Text under study >>
Question

The decrease in each day in the Uranium mass of the material in a Uranium reactor operating at a power of 12 MW is (Energy released in one \(^{92}U\) fission is about 200 MeV)

• A. \( 12.64 \times 10^{-2} \) kg
• B. \( 11.50 \times 10^{-2} \) g
• C. \( 12.64 \) kg
• D. \( 12.64 \) g

Hint:

The mass loss in a nuclear reaction can be calculated using the energy released and converting it using Einstein’s equation \( E = mc^2 \).

Stored dataset items >>
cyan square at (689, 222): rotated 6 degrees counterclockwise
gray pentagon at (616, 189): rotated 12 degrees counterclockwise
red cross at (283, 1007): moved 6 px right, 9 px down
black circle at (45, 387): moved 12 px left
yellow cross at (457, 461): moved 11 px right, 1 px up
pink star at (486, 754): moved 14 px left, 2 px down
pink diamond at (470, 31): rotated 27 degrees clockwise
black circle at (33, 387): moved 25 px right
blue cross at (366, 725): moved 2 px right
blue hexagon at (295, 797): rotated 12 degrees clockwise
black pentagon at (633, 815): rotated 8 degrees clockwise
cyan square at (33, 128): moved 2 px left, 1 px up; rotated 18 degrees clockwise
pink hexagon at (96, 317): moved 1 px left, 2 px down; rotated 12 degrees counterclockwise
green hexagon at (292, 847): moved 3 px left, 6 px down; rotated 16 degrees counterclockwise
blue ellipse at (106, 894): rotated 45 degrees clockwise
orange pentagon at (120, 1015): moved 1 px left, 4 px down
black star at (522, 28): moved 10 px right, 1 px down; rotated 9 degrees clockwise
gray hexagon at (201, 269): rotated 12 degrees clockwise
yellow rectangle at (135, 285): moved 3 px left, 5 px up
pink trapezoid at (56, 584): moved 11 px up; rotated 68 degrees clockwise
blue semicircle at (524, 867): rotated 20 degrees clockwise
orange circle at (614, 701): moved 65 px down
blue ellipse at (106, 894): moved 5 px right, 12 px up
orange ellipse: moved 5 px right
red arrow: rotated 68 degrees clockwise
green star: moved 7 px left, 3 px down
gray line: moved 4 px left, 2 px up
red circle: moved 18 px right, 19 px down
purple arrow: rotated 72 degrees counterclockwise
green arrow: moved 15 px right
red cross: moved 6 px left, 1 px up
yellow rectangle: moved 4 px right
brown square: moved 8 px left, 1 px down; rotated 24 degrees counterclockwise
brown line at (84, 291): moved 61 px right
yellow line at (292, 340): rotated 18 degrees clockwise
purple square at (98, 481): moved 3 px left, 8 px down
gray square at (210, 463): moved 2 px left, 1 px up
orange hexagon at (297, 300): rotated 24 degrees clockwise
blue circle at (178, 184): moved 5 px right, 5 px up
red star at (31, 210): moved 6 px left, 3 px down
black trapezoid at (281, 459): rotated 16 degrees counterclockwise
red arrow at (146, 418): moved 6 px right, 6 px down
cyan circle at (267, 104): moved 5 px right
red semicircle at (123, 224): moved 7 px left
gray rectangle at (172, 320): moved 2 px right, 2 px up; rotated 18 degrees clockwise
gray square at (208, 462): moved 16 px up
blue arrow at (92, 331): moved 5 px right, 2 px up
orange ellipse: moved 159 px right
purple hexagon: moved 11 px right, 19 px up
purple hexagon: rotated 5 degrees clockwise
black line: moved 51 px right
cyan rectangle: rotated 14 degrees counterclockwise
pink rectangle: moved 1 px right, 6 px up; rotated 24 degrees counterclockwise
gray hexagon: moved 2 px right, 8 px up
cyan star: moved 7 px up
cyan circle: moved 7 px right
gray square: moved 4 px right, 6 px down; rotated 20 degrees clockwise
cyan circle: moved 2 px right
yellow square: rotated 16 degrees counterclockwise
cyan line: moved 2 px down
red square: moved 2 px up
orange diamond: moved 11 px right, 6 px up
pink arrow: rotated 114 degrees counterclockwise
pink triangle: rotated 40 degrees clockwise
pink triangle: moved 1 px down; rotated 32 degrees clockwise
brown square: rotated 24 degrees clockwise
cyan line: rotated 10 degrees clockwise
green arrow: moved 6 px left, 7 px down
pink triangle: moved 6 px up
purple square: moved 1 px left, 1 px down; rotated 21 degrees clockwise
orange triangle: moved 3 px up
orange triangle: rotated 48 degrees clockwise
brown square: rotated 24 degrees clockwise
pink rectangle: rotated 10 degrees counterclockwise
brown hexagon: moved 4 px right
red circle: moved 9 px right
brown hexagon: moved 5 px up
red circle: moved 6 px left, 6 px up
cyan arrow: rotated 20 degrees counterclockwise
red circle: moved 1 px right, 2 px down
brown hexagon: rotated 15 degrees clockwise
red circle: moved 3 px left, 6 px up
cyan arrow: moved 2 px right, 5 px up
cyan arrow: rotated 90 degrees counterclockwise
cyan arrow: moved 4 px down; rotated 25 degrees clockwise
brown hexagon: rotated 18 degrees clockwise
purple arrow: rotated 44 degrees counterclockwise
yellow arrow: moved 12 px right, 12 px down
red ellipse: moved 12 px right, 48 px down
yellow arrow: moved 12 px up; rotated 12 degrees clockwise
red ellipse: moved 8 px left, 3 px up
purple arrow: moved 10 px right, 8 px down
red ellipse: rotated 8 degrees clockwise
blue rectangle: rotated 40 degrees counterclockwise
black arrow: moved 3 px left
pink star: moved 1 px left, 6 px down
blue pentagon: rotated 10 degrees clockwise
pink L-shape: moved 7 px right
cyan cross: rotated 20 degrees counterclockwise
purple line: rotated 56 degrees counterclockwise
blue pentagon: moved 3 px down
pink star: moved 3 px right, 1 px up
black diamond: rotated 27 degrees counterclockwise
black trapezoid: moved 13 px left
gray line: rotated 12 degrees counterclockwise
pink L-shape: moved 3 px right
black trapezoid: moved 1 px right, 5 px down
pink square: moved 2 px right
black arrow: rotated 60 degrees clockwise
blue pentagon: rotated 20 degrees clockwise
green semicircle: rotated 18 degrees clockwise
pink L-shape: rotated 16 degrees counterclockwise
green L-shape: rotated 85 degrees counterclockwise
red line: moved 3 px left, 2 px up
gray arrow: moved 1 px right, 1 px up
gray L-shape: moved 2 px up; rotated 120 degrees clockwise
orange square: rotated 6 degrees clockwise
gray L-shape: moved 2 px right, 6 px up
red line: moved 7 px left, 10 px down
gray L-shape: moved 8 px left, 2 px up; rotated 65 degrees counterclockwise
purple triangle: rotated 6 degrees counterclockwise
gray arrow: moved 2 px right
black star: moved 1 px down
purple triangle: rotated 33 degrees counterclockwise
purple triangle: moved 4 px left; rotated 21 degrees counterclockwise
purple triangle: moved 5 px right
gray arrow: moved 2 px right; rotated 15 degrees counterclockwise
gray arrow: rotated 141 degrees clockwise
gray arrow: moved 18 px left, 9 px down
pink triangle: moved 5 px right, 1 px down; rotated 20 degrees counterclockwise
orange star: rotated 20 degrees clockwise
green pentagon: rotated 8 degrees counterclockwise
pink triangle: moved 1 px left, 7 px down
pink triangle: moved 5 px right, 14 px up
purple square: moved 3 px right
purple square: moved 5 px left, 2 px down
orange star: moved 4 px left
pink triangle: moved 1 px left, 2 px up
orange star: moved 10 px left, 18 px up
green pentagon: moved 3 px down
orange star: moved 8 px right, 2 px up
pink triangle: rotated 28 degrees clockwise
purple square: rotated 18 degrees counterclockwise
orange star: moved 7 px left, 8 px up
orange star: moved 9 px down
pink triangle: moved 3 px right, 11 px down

Action item A >> In the uranium reactor problem, about how much energy is released in one uranium fission?
Action item B >> Carry on the uranium reactor problem, starting right after its final sentence.

Response box A >> About 200 MeV.

Response box B >>
Answer 1

The Correct Option is D

Step 1: Energy released per fission of Uranium \( ^{92} U \) is 200 MeV. Step 2: Power given as 12 MW. We convert it into joules per second: \[ P = 12 \times 10^6 \text{ J/s} \] Step 3: Convert the energy released per fission into joules: \[ 200 \text{ MeV} = 200 \times 1.6 \times 10^{-13} \text{ J} \] Step 4: Calculate the number of fissions per second: \[ \text{Number of fissions per second} = \frac{12 \times 10^6}{200 \times 1.6 \times 10^{-13}} = 3.75 \times 10^{13} \text{ fissions per second} \] Step 5: Total mass lost per second: \[ \text{Mass lost} = 3.75 \times 10^{13} \times 2.68 \times 10^{-25} \text{ kg} \quad \Rightarrow \quad \text{Mass lost} = 12.64 \times 10^{-2} \text{ kg} \] Thus, the correct answer is option (4), \( 12.64 \) g.